(Rows from a dataset)
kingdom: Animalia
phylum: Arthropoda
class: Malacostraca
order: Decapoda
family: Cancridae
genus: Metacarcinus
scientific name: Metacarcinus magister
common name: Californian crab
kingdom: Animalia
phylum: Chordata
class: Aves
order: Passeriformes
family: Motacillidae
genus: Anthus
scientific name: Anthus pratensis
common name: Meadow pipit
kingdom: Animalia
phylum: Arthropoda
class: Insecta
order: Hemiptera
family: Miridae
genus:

EXERCISE DESCRIPTION:
Rewrite these entries with "scientific name" switched to "binomial name" everywhere it appears, keeping everything else unchanged.

ANSWER TO THE EXERCISE:
kingdom: Animalia
phylum: Arthropoda
class: Malacostraca
order: Decapoda
family: Cancridae
genus: Metacarcinus
binomial name: Metacarcinus magister
common name: Californian crab
kingdom: Animalia
phylum: Chordata
class: Aves
order: Passeriformes
family: Motacillidae
genus: Anthus
binomial name: Anthus pratensis
common name: Meadow pipit
kingdom: Animalia
phylum: Arthropoda
class: Insecta
order: Hemiptera
family: Miridae
genus:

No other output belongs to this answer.